Texte fourni:
/---

22 mars 2014

N° 119 - Ni vu ni connu


J'entends à la radio… Je l'écoute à l'aube, sous la couette. J'écouette France Inter, en dormant en pointillés. La Charline du cinq-à-sept se mêle à la revue de presse de 8h30 et Bernard Guetta finit les phrases de Thomas Legrand... Pourtant j'entends, j'entends qu'on nous écoute. Au commissariat, les bretelles du planton doivent relier son oreillette à mon portable. Au Fort George G. Meade, Maryland, USA, un guy de la NSA ne perd rien de mes bavardages. Et le tableau de bord de mon blog repère des lecteurs-espions jusqu'en Russie et en Australie*.

On m'écoute, on m'épie, on me scanne. Les caisses du Miniprix enregistrent mes emplettes et les analysent, jour après jour. Le GPS me piste, il sait où j'erre, devant quel linéaire, près de quelle gondole. Un SMS m'alerte sur la promo du jour : sous mes yeux, trois camemberts faits à cœur pour le prix d'un. Mais j'ai une taupe dans la place, un employé au merchandising. Il m'avait prévenu et déjà mis trois lots de côté. Pour sa peine on ira boire ensemble un panaché Monaco. 

De toute façon j'ai maintenant un autre portable, rien que pour les courses, pour déjouer la traque. Justement, j'ai besoin d'un avis : "Allo Bismarck ? C'est Kossuth." Des pseudos, bien sûr. "Je prends un cookie ?"  C'est un code, entre elle et moi, pour coquelet rôti. (Penser à supprimer quand même le cookie cookie du navigateur. Et à enfiler mes gants pour payer en liquide, sans laisser d'empreintes sur les billets).

\---

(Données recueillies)
/---

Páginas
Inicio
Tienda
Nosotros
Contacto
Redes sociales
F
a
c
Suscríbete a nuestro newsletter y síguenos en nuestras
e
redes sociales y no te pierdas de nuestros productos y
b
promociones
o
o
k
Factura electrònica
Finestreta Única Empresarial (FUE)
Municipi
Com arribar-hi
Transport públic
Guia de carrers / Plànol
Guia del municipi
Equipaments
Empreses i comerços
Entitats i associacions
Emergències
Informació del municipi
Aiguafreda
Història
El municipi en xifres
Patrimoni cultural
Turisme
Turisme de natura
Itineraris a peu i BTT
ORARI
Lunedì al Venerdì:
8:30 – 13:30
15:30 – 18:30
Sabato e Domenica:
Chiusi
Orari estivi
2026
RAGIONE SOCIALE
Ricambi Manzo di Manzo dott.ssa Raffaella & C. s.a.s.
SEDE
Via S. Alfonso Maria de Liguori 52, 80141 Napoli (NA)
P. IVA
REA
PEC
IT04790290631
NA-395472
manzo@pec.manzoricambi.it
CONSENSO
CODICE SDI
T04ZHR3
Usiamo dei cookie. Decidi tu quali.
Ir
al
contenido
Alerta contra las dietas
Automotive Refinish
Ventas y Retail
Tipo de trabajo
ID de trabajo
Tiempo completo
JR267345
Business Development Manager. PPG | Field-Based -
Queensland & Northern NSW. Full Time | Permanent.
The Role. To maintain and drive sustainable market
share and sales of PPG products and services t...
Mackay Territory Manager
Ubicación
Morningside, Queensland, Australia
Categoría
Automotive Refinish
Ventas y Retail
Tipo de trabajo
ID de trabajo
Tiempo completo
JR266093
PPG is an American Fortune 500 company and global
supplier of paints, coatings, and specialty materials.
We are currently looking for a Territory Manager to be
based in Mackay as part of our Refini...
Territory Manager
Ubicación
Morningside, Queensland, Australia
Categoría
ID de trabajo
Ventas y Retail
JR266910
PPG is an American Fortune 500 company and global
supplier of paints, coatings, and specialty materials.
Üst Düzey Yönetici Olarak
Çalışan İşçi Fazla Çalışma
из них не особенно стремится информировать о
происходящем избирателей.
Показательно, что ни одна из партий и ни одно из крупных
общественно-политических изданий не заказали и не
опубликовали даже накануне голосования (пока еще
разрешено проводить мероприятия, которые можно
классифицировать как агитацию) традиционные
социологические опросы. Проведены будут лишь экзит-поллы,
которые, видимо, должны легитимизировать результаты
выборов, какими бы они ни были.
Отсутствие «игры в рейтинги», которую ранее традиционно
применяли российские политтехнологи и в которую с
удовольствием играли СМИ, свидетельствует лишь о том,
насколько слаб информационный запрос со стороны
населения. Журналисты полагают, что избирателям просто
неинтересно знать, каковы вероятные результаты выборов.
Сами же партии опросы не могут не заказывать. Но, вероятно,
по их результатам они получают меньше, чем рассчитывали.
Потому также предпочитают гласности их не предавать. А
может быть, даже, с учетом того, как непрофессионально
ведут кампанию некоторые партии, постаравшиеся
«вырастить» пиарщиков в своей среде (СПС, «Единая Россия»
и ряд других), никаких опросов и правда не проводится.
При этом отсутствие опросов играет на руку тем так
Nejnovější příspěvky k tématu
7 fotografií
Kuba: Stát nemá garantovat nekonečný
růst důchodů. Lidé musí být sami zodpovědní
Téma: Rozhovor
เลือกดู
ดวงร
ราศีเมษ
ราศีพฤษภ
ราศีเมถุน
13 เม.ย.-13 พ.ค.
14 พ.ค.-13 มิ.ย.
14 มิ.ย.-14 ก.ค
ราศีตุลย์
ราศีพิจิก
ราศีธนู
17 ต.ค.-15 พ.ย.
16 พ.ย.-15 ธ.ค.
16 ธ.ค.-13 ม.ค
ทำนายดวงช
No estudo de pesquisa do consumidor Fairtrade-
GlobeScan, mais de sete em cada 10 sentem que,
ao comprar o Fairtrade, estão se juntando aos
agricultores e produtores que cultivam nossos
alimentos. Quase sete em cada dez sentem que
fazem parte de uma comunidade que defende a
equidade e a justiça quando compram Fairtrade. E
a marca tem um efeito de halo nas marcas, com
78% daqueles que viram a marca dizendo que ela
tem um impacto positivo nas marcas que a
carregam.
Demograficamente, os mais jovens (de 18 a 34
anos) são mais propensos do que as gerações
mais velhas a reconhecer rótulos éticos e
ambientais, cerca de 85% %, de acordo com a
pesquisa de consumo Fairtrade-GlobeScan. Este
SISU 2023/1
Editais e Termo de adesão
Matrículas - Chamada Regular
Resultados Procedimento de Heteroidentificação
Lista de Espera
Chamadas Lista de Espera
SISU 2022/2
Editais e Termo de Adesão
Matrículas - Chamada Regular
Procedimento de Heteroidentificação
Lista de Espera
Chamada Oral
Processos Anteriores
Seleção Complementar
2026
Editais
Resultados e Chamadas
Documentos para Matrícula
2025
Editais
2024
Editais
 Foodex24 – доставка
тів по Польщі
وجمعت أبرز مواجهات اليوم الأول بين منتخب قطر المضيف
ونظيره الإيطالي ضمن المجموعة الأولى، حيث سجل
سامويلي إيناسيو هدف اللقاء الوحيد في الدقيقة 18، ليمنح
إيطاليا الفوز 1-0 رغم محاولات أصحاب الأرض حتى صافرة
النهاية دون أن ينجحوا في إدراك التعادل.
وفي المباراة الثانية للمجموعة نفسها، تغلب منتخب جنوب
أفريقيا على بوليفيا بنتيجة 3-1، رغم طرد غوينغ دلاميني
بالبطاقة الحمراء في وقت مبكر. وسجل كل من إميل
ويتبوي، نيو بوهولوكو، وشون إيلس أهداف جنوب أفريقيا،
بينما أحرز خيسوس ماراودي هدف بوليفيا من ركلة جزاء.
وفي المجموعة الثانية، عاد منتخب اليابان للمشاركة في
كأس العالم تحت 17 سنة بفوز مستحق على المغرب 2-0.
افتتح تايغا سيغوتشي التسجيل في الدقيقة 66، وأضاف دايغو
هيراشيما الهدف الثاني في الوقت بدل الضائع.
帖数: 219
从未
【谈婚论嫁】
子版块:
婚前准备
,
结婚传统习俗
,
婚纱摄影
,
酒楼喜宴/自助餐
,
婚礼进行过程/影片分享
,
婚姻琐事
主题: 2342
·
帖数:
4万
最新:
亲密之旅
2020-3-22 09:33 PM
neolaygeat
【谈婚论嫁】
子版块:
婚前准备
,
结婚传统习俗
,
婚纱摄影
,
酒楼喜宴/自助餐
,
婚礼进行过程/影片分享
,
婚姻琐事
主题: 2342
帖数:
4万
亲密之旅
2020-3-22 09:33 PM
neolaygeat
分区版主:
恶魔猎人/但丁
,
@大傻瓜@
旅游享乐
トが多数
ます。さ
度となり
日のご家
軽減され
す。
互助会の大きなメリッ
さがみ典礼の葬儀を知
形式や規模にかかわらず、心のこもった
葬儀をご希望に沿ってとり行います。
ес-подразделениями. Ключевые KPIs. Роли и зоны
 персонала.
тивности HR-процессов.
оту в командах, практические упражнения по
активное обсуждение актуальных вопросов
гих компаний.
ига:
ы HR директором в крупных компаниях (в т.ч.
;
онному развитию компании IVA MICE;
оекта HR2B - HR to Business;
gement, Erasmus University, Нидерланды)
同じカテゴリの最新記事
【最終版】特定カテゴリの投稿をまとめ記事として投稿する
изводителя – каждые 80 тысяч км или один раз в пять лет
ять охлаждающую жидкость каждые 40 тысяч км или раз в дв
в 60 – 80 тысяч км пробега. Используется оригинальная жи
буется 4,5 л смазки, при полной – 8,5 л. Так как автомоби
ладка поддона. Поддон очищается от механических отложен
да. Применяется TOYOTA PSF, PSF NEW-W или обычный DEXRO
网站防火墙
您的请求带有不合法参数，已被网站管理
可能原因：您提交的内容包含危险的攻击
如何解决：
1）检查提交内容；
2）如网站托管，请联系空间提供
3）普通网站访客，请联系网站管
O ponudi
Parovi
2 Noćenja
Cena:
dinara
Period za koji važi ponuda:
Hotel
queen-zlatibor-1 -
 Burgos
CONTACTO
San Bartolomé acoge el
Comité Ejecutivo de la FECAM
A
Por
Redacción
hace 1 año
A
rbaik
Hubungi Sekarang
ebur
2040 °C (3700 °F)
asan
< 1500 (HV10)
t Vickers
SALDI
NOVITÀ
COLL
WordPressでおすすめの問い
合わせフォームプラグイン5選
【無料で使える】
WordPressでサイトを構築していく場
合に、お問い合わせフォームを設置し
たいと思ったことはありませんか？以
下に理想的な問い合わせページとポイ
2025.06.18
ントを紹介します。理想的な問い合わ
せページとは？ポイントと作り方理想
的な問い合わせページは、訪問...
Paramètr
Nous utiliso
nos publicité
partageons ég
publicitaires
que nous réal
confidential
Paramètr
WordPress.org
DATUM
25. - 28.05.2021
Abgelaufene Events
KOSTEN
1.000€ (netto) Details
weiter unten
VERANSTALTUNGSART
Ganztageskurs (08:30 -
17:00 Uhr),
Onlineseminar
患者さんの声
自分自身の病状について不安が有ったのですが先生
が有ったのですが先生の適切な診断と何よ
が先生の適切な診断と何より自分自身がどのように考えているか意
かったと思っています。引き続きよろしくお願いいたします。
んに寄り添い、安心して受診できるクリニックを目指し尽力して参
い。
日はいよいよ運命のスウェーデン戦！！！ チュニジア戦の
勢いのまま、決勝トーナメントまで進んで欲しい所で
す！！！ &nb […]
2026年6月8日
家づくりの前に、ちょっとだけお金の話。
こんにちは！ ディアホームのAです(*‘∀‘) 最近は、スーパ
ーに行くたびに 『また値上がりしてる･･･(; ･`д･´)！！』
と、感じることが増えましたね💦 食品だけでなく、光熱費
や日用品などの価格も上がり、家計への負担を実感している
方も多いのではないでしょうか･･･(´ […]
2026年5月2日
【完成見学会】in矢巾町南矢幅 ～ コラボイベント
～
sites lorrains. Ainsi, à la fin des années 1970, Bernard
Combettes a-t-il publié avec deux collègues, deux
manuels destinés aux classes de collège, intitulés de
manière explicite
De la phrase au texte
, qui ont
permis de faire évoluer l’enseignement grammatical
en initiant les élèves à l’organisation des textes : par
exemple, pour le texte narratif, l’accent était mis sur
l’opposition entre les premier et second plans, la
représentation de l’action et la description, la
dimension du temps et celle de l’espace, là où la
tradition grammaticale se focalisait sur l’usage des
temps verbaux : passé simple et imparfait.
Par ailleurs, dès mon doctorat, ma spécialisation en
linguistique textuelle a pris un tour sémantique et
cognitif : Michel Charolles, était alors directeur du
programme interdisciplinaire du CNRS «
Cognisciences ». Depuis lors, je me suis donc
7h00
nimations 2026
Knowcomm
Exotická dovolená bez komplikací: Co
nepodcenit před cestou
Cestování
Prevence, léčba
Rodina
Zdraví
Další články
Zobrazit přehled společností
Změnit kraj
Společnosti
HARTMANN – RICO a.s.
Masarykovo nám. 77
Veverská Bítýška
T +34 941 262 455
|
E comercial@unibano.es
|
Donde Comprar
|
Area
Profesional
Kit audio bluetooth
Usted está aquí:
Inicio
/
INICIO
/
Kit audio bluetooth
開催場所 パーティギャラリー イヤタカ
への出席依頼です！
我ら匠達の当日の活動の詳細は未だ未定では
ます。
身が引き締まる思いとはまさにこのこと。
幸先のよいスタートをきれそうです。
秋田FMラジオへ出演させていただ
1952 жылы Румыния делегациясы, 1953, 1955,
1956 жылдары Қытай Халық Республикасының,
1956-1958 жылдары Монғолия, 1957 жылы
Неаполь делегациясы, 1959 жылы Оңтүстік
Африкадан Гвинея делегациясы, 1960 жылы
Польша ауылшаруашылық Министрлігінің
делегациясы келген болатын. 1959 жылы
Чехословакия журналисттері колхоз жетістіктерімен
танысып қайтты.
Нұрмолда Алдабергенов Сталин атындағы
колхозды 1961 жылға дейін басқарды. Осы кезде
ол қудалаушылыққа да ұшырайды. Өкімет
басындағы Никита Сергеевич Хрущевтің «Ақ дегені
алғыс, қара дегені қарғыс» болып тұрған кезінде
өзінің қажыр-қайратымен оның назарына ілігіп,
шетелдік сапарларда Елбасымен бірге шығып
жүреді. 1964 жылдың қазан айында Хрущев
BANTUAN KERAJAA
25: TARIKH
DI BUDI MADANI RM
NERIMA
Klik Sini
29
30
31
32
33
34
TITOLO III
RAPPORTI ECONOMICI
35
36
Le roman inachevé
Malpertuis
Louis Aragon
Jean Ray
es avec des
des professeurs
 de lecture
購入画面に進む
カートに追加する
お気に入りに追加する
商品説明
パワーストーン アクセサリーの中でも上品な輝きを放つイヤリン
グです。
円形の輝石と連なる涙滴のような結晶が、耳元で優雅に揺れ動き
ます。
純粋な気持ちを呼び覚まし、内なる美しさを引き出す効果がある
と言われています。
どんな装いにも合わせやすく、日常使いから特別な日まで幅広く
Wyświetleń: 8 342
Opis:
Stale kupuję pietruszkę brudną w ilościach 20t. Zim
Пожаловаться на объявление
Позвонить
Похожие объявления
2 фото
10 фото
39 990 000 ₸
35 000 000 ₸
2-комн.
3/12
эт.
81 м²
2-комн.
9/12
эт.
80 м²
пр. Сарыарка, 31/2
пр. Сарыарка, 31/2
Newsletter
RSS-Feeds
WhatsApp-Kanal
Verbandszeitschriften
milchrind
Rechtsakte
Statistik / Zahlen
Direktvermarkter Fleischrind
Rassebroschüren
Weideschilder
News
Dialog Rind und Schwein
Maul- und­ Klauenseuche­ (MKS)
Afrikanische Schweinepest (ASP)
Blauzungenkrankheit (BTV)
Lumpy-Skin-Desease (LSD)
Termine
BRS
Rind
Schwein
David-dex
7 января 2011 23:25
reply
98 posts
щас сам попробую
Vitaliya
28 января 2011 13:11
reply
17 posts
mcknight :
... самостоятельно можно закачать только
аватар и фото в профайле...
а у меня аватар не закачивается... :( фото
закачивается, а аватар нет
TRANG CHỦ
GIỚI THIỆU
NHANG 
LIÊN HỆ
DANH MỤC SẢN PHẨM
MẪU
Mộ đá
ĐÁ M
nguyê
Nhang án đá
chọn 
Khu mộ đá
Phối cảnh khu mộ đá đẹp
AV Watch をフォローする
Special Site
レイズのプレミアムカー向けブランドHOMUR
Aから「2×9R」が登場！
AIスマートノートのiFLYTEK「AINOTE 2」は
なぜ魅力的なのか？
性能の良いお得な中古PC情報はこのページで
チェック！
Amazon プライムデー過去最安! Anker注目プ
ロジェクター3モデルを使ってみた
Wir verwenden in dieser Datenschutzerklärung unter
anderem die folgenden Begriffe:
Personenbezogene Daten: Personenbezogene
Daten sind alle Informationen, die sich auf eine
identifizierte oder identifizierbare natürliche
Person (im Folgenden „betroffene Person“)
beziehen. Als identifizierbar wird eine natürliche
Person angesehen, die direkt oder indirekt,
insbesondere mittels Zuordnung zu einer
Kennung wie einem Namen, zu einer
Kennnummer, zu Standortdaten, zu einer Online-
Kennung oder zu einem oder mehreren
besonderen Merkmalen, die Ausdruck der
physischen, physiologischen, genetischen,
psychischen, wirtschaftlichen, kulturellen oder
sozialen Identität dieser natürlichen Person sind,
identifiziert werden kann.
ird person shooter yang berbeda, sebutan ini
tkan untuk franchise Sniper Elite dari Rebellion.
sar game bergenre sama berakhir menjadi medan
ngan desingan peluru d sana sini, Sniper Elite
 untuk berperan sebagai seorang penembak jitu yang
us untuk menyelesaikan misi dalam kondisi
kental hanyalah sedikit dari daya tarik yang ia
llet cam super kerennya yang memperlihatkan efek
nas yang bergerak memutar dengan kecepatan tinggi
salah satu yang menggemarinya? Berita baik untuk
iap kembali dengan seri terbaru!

\---

Exercice A:
D'après le texte fourni, combien de camemberts la promotion du jour propose-t-elle pour le prix d'un ?
Exercice B:
Résumez le texte fourni en deux phrases.
Exercice C:
Recopiez le passage du texte fourni compris entre « N° 119 - Ni » et « et en Australie*. », bornes incluses.

Réponse A:
Trois camemberts pour le prix d'un.

Réponse B:
Une personne entend à la radio qu'on nous écoute et se sent surveillée de toutes parts : par le commissariat, par la NSA, par des lecteurs de son blog jusqu'en Russie et en Australie, par les caisses du supermarché et par le GPS. Pour déjouer cette traque, elle utilise un portable réservé aux courses, des pseudos et des codes, et prévoit de payer en liquide avec des gants pour ne pas laisser d'empreintes.

Réponse C:
N° 119 - Ni vu ni connu


J'entends à la radio… Je l'écoute à l'aube, sous la couette. J'écouette France Inter, en dormant en pointillés. La Charline du cinq-à-sept se mêle à la revue de presse de 8h30 et Bernard Guetta finit les phrases de Thomas Legrand... Pourtant j'entends, j'entends qu'on nous écoute. Au commissariat, les bretelles du planton doivent relier son oreillette à mon portable. Au Fort George G. Meade, Maryland, USA, un guy de la NSA ne perd rien de mes bavardages. Et le tableau de bord de mon blog repère des lecteurs-espions jusqu'en Russie et en Australie*.